KPK Pertahankan Independensi Penyadapan: Asas Lex Specialis Jadi Landasan Hukum
KPK Tegaskan Independensi Penyadapan Berdasarkan Asas Lex Specialis
Komisi Pemberantasan Korupsi (KPK) menegaskan posisinya terkait kewenangan penyadapan yang diatur dalam revisi Undang-Undang Kitab Undang-Undang Hukum Acara Pidana (RUU KUHAP). KPK menyatakan tidak akan mengikuti aturan penyadapan yang tercantum dalam draf RUU KUHAP, karena kewenangan penyadapan KPK telah diatur secara khusus dalam Undang-Undang Nomor 19 Tahun 2019 tentang KPK.
Dalam draf RUU KUHAP, pasal 124 hingga 128 mengatur tentang penyadapan, termasuk izin dari ketua pengadilan negeri dan batas waktu penyimpanan hasil penyadapan. Pasal 124 secara eksplisit menyatakan bahwa penyadapan harus mendapatkan izin dari ketua pengadilan negeri. Namun, terdapat pengecualian dalam keadaan mendesak, di mana penyadapan dapat dilakukan tanpa izin ketua pengadilan negeri, dengan ketentuan harus segera dimohonkan persetujuan dalam waktu 1x24 jam. Jika permohonan ditolak, penyadapan harus dihentikan dan hasilnya dimusnahkan.

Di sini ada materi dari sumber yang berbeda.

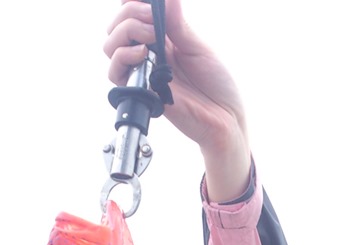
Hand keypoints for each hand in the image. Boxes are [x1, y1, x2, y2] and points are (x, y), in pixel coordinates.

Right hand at [104, 0, 250, 200]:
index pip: (132, 15)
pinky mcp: (143, 92)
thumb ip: (178, 24)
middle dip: (129, 15)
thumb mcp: (198, 48)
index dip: (131, 3)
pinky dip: (123, 57)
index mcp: (163, 40)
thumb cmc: (218, 85)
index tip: (143, 1)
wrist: (225, 118)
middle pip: (117, 28)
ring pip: (110, 47)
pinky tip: (143, 55)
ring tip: (150, 37)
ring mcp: (145, 73)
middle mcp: (150, 55)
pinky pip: (116, 74)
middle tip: (152, 19)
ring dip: (125, 32)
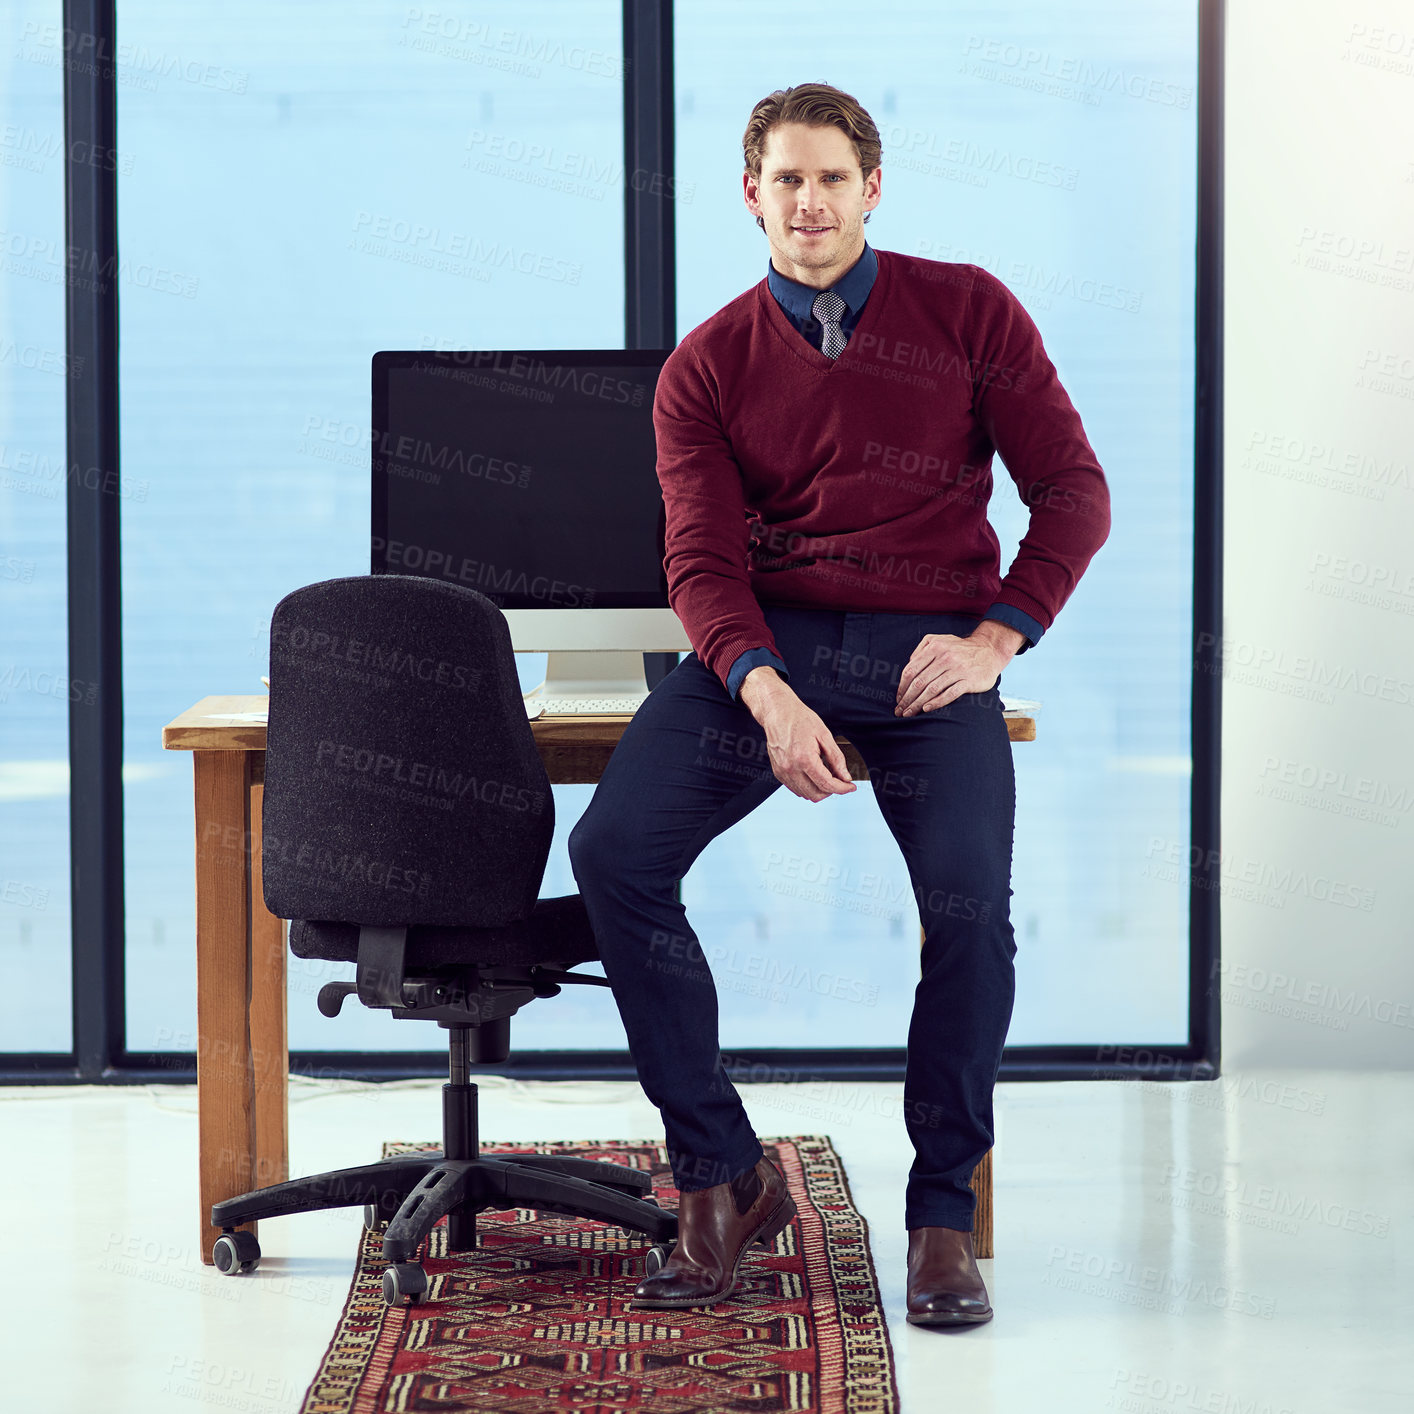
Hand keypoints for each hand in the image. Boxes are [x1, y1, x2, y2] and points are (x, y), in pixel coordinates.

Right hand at [739, 667, 856, 802]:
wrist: (778, 712)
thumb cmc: (799, 719)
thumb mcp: (824, 735)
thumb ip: (836, 759)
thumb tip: (845, 776)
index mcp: (804, 758)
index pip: (827, 784)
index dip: (842, 788)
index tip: (850, 787)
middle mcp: (791, 768)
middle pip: (816, 794)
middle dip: (832, 790)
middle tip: (840, 781)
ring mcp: (783, 772)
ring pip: (805, 794)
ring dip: (819, 790)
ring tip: (826, 775)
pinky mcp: (778, 772)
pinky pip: (795, 789)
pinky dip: (807, 787)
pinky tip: (813, 775)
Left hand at [895, 624, 1019, 715]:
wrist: (989, 650)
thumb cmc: (960, 648)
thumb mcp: (940, 640)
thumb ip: (922, 648)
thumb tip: (909, 664)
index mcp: (935, 647)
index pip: (912, 670)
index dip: (902, 686)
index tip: (898, 698)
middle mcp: (945, 657)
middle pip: (919, 682)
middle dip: (907, 699)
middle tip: (900, 710)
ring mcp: (958, 669)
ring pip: (932, 689)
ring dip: (918, 704)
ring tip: (909, 713)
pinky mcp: (969, 680)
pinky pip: (949, 694)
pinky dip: (936, 702)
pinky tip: (927, 709)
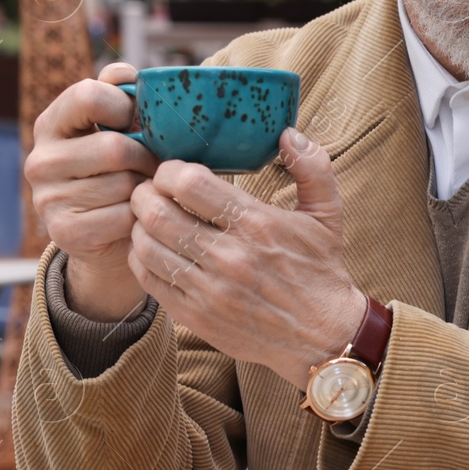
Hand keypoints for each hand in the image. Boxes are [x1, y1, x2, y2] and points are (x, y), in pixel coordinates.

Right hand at [24, 62, 157, 320]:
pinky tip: (136, 218)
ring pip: (124, 185)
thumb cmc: (119, 171)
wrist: (108, 235)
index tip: (137, 121)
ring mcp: (48, 199)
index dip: (124, 105)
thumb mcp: (116, 128)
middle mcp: (40, 161)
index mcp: (51, 124)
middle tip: (154, 166)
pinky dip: (140, 218)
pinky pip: (123, 217)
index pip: (87, 95)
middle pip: (115, 148)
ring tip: (144, 191)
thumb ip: (119, 94)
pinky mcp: (64, 233)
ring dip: (146, 189)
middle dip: (147, 158)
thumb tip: (124, 73)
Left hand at [125, 127, 365, 386]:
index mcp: (258, 225)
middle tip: (150, 190)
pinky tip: (154, 248)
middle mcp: (230, 258)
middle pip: (157, 213)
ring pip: (146, 245)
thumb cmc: (321, 269)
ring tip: (149, 217)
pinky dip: (141, 258)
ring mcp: (209, 290)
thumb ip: (313, 168)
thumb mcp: (329, 214)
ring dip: (139, 225)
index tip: (174, 171)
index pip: (189, 184)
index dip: (170, 170)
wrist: (322, 336)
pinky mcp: (196, 316)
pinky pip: (148, 280)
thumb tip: (287, 133)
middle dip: (145, 193)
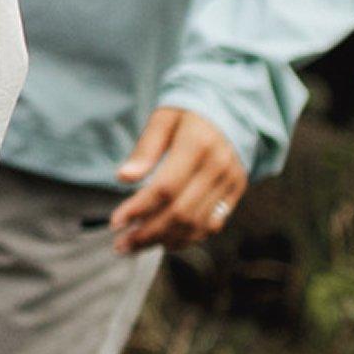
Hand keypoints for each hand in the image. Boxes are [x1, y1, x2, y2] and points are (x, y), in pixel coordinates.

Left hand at [111, 106, 249, 252]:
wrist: (231, 107)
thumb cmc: (188, 111)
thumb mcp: (163, 118)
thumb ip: (145, 149)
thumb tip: (124, 178)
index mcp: (197, 144)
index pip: (165, 188)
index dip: (139, 209)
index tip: (115, 223)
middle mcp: (218, 166)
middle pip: (181, 212)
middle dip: (148, 233)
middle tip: (121, 245)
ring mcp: (231, 181)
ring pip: (197, 224)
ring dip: (165, 240)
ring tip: (137, 246)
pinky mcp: (237, 191)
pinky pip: (213, 224)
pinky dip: (189, 238)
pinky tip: (165, 241)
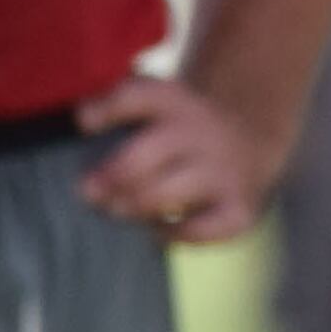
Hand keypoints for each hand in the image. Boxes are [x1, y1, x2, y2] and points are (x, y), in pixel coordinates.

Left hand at [79, 75, 284, 243]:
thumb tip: (82, 120)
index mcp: (175, 101)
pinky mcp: (239, 207)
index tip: (84, 125)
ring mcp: (223, 171)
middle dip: (108, 178)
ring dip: (131, 207)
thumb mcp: (156, 102)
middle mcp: (202, 132)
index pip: (137, 97)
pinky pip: (197, 230)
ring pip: (163, 195)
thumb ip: (116, 105)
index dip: (104, 110)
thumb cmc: (177, 129)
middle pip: (142, 156)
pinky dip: (170, 234)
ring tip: (118, 210)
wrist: (248, 139)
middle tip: (88, 193)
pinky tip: (158, 230)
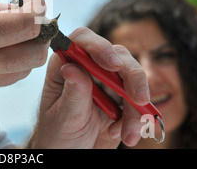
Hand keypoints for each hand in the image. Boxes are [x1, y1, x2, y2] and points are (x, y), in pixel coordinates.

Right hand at [0, 0, 49, 104]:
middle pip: (35, 54)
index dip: (38, 6)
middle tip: (27, 13)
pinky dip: (9, 60)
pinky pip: (4, 78)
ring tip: (9, 27)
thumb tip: (14, 9)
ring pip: (23, 70)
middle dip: (40, 31)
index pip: (28, 25)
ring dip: (26, 47)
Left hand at [28, 27, 149, 148]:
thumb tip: (71, 67)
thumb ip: (72, 94)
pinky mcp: (121, 99)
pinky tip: (124, 134)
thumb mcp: (63, 117)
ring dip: (136, 107)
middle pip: (116, 56)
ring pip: (132, 78)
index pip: (82, 41)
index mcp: (66, 65)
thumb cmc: (57, 135)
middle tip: (139, 99)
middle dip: (131, 77)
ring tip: (126, 134)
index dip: (98, 46)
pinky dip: (137, 119)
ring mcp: (106, 83)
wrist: (69, 155)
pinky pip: (138, 101)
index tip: (112, 65)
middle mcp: (87, 68)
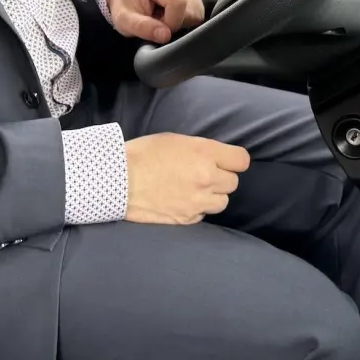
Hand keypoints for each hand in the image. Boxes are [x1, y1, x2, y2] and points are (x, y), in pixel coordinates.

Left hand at [106, 0, 204, 43]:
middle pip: (191, 8)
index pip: (179, 3)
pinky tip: (171, 15)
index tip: (158, 29)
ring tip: (164, 18)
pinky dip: (186, 18)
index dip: (172, 22)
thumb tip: (166, 36)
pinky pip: (198, 9)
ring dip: (183, 21)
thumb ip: (143, 28)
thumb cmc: (125, 7)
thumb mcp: (124, 20)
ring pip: (197, 10)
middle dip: (177, 23)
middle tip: (159, 23)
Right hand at [123, 133, 250, 224]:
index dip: (234, 160)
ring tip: (194, 190)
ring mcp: (198, 201)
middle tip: (204, 175)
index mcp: (204, 153)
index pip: (241, 160)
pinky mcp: (187, 218)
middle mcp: (206, 178)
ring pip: (222, 201)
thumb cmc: (143, 154)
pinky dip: (196, 209)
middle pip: (233, 182)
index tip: (226, 161)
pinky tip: (181, 201)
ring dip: (212, 196)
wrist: (117, 181)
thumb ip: (200, 149)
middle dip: (221, 178)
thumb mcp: (175, 140)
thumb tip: (215, 158)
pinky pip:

Poin-Poin Penting dalam Draf RUU KUHAP tentang Penyadapan:
- Pasal 124: Penyadapan harus seizin ketua pengadilan negeri, kecuali dalam keadaan mendesak.
- Pasal 125: Jangka waktu penyadapan maksimal 30 hari, dapat diperpanjang dengan izin ketua pengadilan negeri.
- Pasal 126: Penyimpanan hasil penyadapan dilakukan hingga adanya putusan pengadilan.
- Pasal 127: Hasil penyadapan dimusnahkan jika tidak sesuai dengan perkara atau habis masa penyimpanan.
- Pasal 128: Hasil penyadapan bersifat rahasia.
Wakil Ketua KPK, Fitroh Rohcahyanto, menegaskan bahwa KPK menjalankan kewenangan penyelidikan, penyidikan, dan penuntutan berdasarkan KUHAP, kecuali ditentukan lain dalam Undang-Undang KPK. Prinsip lex specialis derogat legi generali menjadi landasan bagi KPK untuk tetap berpegang pada UU KPK dalam menjalankan kewenangan penyadapan.
Wakil Ketua KPK lainnya, Johanis Tanak, menjelaskan bahwa aturan penyadapan dalam RUU KUHAP bersifat umum dan dapat dilakukan oleh penyidik Polri dan penyidik lain dalam berbagai tindak pidana. Sementara itu, penyadapan yang dilakukan KPK diatur secara khusus dalam UU KPK dan hanya berlaku untuk tindak pidana korupsi.
Implikasi dan Argumentasi Hukum
Penegasan KPK ini didasarkan pada asas hukum lex specialis derogat legi generali, yang berarti hukum yang khusus mengesampingkan hukum yang umum. Dalam konteks ini, UU KPK dianggap sebagai hukum yang khusus mengatur tentang kewenangan KPK, termasuk penyadapan, sehingga mengesampingkan ketentuan umum tentang penyadapan dalam KUHAP.
KPK berargumen bahwa independensinya dalam melakukan penyadapan sangat penting untuk efektivitas pemberantasan korupsi. Persyaratan izin dari pengadilan negeri, yang diatur dalam RUU KUHAP, dikhawatirkan dapat menghambat proses penyidikan dan berpotensi membocorkan informasi kepada pihak-pihak yang terlibat dalam tindak pidana korupsi.
Dengan mempertahankan independensi penyadapan berdasarkan UU KPK, KPK berharap dapat terus menjalankan tugas dan fungsinya secara efektif dalam memberantas korupsi di Indonesia.